Directive
Pictures aside, the data must be reproduced exactly.

Material for the task

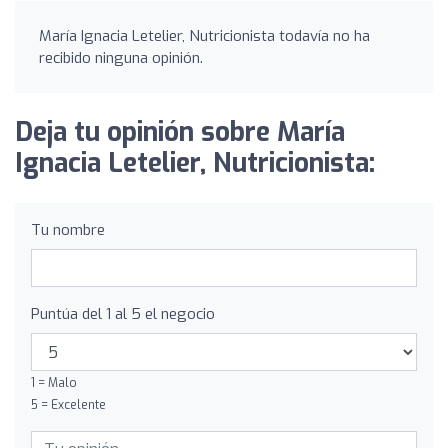
María Ignacia Letelier, Nutricionista todavía no ha
recibido ninguna opinión.
Deja tu opinión sobre María
Ignacia Letelier, Nutricionista:
Tu nombre
Puntúa del 1 al 5 el negocio
1 = Malo
5 = Excelente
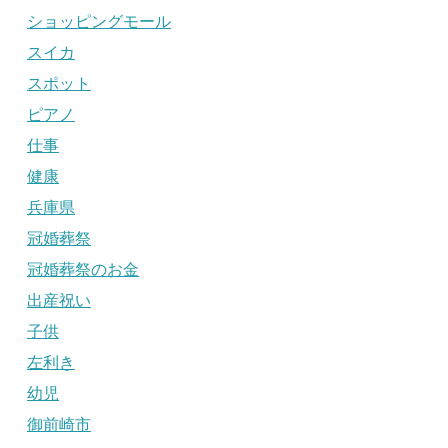
ショッピングモール
スイカ
スポット
ピアノ
仕事
健康
兵庫県
冠婚葬祭
冠婚葬祭のお金
出産祝い
子供
左利き
幼児
御前崎市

Result of this task
María Ignacia Letelier, Nutricionista todavía no ha
recibido ninguna opinión.
Deja tu opinión sobre María
Ignacia Letelier, Nutricionista:
Tu nombre
Puntúa del 1 al 5 el negocio
1 = Malo
5 = Excelente
ショッピングモール
スイカ
スポット
ピアノ
仕事
健康
兵庫県
冠婚葬祭
冠婚葬祭のお金
出産祝い
子供
左利き
幼児
御前崎市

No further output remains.